[[ SOURCE EXTRACT open ]]
To develop oil and gas resources, the drilling industry employs drill bits to bore the well. Traditionally, the long drill string is rotated at the surface location to drive the drill bit. The drill string is rotated either by the rotary table or a direct drive system, called the top drive. Alternatively, the drill bit may be rotatably driven by the employment of a downhole mud motor. Factors strongly influencing the rate of drilling the formation include the axial load and the torque by the bit on the formation, called WOB (weight-on-bit) and TOB (torque-on-bit) respectively.
The drill string also carries many tools and instruments, mostly downhole near the bit, particularly since the development of MWD (measurement-while-drilling) technology. These MWD subs are capable of measuring various drilling and formation property information, manipulating the information into compacted data, and transferring this data to the surface through various means, most typical of them is the mud-pulse telemetry. This transmitted data, while drilling or during tripping, provides great benefits by improving the drilling trajectory and drilling condition monitoring, and also by providing improved formation physical property evaluation when compared to the more traditional wireline logging, since the formation is freshly drilled and not as altered by the invasion of the drilling mud.
Due to various reasons such as misalignment, mass imbalance, inhomogeneity in the physical properties of the rock drilled, side-cutting of the drill bit, and/or the drill string's excitation due to contacts with the borehole wall during drilling and tripping, a drill string will exhibit dynamic vibrations which may have a combination of the following modes: axial, torsional and lateral bending vibrations. The lateral bending vibration under rotation of the shaft results in a "whirling" motion of the center of the drill string's cross-section.
[[ SOURCE EXTRACT closed ]]
[[ RECORDS SUPPLIED open ]]
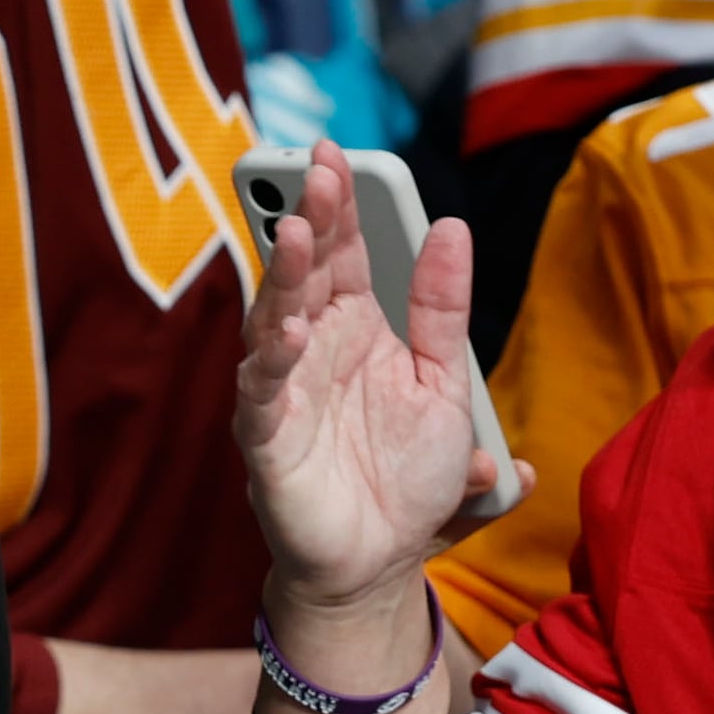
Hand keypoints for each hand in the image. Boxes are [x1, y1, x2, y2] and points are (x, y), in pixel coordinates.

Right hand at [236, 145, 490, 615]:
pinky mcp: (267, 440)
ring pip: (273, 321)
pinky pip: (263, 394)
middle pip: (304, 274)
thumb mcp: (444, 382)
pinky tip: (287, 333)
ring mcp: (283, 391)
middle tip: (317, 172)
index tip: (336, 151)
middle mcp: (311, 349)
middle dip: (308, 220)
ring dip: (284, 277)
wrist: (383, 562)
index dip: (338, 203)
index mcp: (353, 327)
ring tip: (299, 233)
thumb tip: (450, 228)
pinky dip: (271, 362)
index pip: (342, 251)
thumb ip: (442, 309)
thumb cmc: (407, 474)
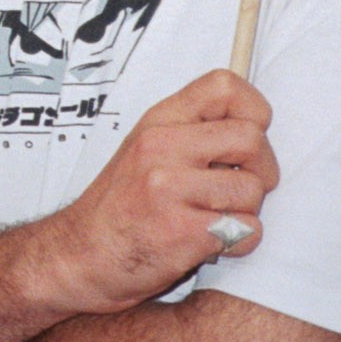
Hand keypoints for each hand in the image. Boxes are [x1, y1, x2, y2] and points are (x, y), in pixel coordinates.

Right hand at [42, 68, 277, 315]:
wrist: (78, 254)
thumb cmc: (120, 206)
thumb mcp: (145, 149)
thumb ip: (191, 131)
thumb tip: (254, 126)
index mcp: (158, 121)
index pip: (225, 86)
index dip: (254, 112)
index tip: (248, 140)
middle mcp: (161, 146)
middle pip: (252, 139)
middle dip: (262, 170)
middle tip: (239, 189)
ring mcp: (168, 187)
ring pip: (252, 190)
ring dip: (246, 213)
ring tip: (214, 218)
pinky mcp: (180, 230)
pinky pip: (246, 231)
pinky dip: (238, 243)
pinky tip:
[[ RECORDS SUPPLIED closed ]]
[[ RECORDS SUPPLIED open ]]
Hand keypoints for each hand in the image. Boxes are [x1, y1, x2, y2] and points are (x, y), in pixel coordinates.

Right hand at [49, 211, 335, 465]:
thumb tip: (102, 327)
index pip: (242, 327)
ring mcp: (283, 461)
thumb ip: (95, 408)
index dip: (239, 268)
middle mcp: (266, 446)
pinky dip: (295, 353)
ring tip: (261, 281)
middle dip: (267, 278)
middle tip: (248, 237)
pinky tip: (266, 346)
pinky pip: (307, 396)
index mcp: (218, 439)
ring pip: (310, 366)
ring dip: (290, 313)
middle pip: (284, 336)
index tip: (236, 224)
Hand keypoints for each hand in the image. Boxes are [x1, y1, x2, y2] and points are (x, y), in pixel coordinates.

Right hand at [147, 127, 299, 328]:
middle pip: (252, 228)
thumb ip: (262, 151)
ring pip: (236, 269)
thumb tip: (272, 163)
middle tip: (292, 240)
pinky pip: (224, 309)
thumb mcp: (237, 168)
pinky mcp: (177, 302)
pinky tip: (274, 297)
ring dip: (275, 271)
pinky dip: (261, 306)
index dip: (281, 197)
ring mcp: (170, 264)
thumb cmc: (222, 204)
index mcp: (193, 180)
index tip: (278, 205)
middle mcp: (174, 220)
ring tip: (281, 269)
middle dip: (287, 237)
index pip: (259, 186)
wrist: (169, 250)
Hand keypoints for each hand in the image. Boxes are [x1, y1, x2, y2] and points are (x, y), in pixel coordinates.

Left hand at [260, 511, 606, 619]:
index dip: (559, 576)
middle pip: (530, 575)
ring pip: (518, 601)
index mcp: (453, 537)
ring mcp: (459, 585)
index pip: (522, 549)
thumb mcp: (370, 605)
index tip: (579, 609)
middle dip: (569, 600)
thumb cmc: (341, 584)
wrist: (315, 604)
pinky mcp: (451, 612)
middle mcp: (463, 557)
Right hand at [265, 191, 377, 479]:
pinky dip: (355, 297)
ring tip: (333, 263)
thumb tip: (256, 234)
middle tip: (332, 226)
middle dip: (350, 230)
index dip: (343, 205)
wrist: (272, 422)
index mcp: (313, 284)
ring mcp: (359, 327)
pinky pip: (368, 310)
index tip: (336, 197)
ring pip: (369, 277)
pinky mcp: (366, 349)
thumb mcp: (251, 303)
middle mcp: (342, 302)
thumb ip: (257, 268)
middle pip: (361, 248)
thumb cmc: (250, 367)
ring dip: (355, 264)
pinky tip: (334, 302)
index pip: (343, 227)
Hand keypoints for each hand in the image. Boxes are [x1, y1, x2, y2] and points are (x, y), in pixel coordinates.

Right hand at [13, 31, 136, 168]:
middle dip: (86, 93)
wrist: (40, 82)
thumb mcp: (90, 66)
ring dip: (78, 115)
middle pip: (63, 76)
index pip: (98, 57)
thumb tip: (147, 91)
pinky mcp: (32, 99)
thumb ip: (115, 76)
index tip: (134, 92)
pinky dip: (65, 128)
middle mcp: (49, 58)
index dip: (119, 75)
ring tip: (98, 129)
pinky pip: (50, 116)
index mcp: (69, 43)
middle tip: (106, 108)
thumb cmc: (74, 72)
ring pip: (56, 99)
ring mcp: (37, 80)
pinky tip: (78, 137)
[[ RECORDS SUPPLIED closed ]]
• **EXERCISES TO COMPLETE**:
1. Print everything in the drilling text from "Due to various" down to "drill string's cross-section.".
2. For each statement, give yes or no depending on whether it agrees with the drilling text, and quote the words from the text that decide it. (a) The top drive is a direct drive system that rotates the drill string. (b) Most MWD tools sit at the surface, far from the bit. (c) Mud-pulse telemetry is the most typical means of sending MWD data to the surface.

• **SOLUTION SET**:
1.
Due to various reasons such as misalignment, mass imbalance, inhomogeneity in the physical properties of the rock drilled, side-cutting of the drill bit, and/or the drill string's excitation due to contacts with the borehole wall during drilling and tripping, a drill string will exhibit dynamic vibrations which may have a combination of the following modes: axial, torsional and lateral bending vibrations. The lateral bending vibration under rotation of the shaft results in a "whirling" motion of the center of the drill string's cross-section.

2.
(a) Yes: "a direct drive system, called the top drive"
(b) No: "mostly downhole near the bit"
(c) Yes: "most typical of them is the mud-pulse telemetry"